Russia Must Comply With Cease-fire
On October 9, Russian troops began to withdraw from areas adjacent to the southern borders of Georgia's break-away provinces of Abkhazia and South Ossetia. While this withdrawal was stipulated as part of the cease-fire agreement of September 8th, Russia's failure to withdraw their forces back to the position they held prior to the beginning of hostilities on August 7th 2008 means that Russia has not complied with their obligations.

As internally displaced persons and international observers flooded into the areas adjacent to South Ossetia and Abkhazia, it became clear that Russia had not fully complied with the requirements of the August 12th cease-fire agreement. In fact, the Russians had occupied, and in some cases re-inforced their positions in certain previously Georgian-administered areas.

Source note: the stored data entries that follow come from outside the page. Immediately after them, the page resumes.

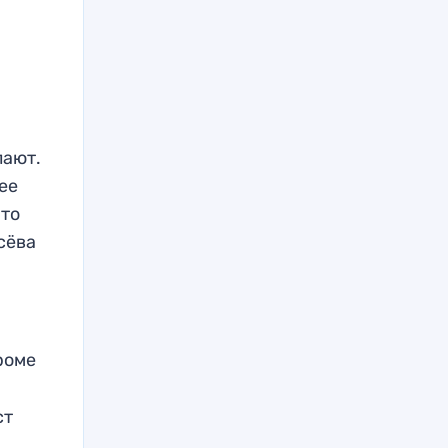
лают.
лее
что
сёва
роме
ст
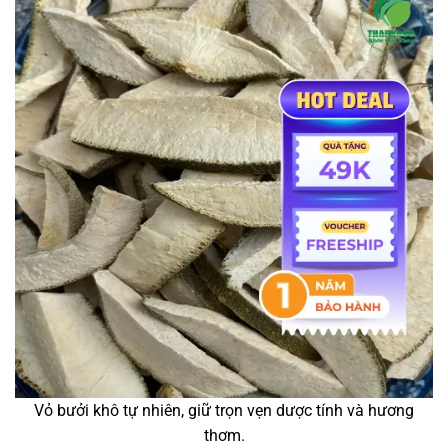
Vỏ bưởi khô tự nhiên, giữ trọn vẹn dược tính và hương
thơm.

One such area is the town of Akhalgori.

Akhalgori sits in a valley on South Ossetia's periphery, some forty kilometers from the Georgian capital of Tbilisi. Its citizens are Georgian and the valley had been under Georgian government control since Georgian independence from the Soviet Union. On August 17th, five days after the cease-fire, Russian troops and South Ossetian separatists seized the town and its valley.

The Russian military is preventing international monitors and humanitarian assistance organizations from entering the area. The same is true for the Georgian village of Perevi, located outside the South Ossetian regional administrative boundary, and a number of villages in the upper Kodori Gorge in eastern Abkhazia.

U.S. Assistant Secretary of State Daniel Fried said at a press briefing in Geneva that the situation on the ground is not stable, and that the occupation of Akhalgori is a potential flash-point.

Assistant Secretary Fried added that the only Russian forces that should remain in South Ossetia and Abkhazia are those that had been deployed prior to the conflict. Russia, he said, is not yet in full compliance with the cease-fire.